■ HOW TO COMPLETE THIS TASK ■
From the multiboot.s diff, print the passage that opens with "1 files changed, 4" and ends after "a multiboot kernel.". Keep every character unchanged.

■ SOURCE TEXT ■
----------

1 files changed, 4 insertions, 43 deletions
diff --git a/asm/multiboot.s b/asm/multiboot.s
index 1927c9b..22be3d1 100644
--- a/asm/multiboot.s
+++ b/asm/multiboot.s
@@ -14,6 +14,7 @@
 # You don't need to understand all these details as it is just magic values that
 # is documented in the multiboot standard. The bootloader will search for this
 # magic sequence and recognize us as a multiboot kernel.
+
 .section .multiboot
 .align 4
 .long MAGIC
@@ -49,60 +50,20 @@ stack_top:
 .global stack_bottom
 .type _start, @function
 _start:
-	# Welcome to kernel mode! We now have sufficient code for the bootloader to
-	# load and run our operating system. It doesn't do anything interesting yet.
-	# Perhaps we would like to call printf("Hello, World\n"). You should now
-	# realize one of the profound truths about kernel mode: There is nothing
-	# there unless you provide it yourself. There is no printf function. There
-	# is no <stdio.h> header. If you want a function, you will have to code it
-	# yourself. And that is one of the best things about kernel development:
-	# you get to make the entire system yourself. You have absolute and complete
-	# power over the machine, there are no security restrictions, no safe
-	# guards, no debugging mechanisms, there is nothing but what you build.
-
-	# By now, you are perhaps tired of assembly language. You realize some
-	# things simply cannot be done in C, such as making the multiboot header in
-	# the right section and setting up the stack. However, you would like to
-	# write the operating system in a higher level language, such as C or C++.
-	# To that end, the next task is preparing the processor for execution of
-	# such code. C doesn't expect much at this point and we only need to set up
-	# a stack. Note that the processor is not fully initialized yet and stuff
-	# such as floating point instructions are not available yet.
 
-	lgdt gdt_descriptor	#load descriptor table!
 
 	# To set up a stack, we simply set the esp register to point to the top of
 	# our stack (as it grows downwards).
 	movl $stack_top, %esp
 
-	# We are now ready to actually execute C code. We cannot embed that in an
-	# assembly file, so we'll create a kernel.c file in a moment. In that file,
-	# we'll create a C entry point called kernel_main and call it here.
-
 	push %ebx #pass address of the multiboot information data structure
 	push %eax #pass eax, so kernel can check for magic number
-
-
-	reloadSegments:
-	    #Reload CS register containing code selector:
-	    jmp   $0x08,$reload_CS # 0x08 points at the new code selector
-
-	reload_CS:
-	    mov $0x10, %ax
-	    mov %ax, %ds
-	    mov %ax, %es
-	    mov %ax, %fs
-	    mov %ax, %gs
-	    mov %ax, %ss
+	    
 
 	call kernel_main
 
-	# In case the function returns, we'll want to put the computer into an
-	# infinite loop. To do that, we use the clear interrupt ('cli') instruction
-	# to disable interrupts, the halt instruction ('hlt') to stop the CPU until
-	# the next interrupt arrives, and jumping to the halt instruction if it ever
-	# continues execution, just to be safe. We will create a local label rather
-	# than real symbol and jump to there endlessly.
+	# should never be reached
+
 	cli
 	hlt
 .Lhang:

----------

■ PROVIDED RECORDS ■
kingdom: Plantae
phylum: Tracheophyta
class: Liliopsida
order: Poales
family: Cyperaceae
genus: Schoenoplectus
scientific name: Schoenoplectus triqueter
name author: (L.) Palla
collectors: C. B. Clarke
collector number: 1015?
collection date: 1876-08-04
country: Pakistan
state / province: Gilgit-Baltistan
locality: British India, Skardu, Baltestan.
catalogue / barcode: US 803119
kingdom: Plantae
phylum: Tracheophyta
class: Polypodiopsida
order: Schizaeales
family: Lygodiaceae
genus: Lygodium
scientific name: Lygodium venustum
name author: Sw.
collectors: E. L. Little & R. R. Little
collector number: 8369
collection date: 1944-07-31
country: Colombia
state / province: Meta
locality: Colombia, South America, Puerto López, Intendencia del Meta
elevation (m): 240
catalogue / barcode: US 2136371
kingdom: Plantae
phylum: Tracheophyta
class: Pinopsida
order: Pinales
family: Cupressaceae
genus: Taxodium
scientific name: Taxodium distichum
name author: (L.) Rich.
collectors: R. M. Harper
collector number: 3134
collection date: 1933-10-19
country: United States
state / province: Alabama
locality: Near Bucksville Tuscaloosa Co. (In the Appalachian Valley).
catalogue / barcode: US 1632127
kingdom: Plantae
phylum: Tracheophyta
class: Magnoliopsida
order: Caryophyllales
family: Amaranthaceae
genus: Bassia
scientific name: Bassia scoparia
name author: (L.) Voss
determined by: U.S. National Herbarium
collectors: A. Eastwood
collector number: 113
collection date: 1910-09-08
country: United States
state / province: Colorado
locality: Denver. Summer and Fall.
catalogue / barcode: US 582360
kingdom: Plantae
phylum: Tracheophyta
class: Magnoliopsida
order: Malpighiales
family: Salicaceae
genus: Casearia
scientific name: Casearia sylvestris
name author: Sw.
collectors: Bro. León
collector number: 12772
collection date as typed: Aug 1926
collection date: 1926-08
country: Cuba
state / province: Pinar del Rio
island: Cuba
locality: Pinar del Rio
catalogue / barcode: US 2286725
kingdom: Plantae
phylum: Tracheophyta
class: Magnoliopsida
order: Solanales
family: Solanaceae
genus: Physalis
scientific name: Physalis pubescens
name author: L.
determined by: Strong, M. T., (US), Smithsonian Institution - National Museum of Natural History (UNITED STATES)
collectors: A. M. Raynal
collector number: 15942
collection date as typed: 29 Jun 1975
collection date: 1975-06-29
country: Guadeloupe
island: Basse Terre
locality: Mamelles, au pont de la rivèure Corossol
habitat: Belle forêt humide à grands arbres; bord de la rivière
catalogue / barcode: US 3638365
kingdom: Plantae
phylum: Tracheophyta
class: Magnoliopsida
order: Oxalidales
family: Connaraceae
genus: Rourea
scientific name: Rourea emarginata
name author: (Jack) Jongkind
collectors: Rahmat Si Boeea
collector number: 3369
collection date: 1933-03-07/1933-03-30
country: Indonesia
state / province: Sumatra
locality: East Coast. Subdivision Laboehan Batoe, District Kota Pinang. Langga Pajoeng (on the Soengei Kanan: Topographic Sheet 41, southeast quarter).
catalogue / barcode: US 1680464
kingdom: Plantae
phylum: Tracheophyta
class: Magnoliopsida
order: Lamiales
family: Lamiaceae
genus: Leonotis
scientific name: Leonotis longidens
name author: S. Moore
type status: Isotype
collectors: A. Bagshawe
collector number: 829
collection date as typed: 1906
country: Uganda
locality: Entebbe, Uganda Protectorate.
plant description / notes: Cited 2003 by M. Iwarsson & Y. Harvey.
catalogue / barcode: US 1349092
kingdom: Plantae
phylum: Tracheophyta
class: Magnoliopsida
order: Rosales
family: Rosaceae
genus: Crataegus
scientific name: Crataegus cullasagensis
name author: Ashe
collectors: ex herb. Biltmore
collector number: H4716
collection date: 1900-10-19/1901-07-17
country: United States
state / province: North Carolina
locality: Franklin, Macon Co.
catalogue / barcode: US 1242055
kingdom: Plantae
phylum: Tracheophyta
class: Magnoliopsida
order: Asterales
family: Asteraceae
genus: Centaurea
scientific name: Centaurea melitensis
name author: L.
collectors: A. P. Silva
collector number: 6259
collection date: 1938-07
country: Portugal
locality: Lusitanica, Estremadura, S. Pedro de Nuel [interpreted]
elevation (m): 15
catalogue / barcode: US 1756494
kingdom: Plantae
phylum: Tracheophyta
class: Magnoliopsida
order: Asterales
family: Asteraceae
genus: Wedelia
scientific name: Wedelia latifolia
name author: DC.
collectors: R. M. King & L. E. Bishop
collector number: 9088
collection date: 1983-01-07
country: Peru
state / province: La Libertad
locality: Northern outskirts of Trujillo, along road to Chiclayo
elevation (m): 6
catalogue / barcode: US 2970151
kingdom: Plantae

----------

■ TASK RESPONSE ■
1 files changed, 4 insertions, 43 deletions
diff --git a/asm/multiboot.s b/asm/multiboot.s
index 1927c9b..22be3d1 100644
--- a/asm/multiboot.s
+++ b/asm/multiboot.s
@@ -14,6 +14,7 @@
 # You don't need to understand all these details as it is just magic values that
 # is documented in the multiboot standard. The bootloader will search for this
 # magic sequence and recognize us as a multiboot kernel.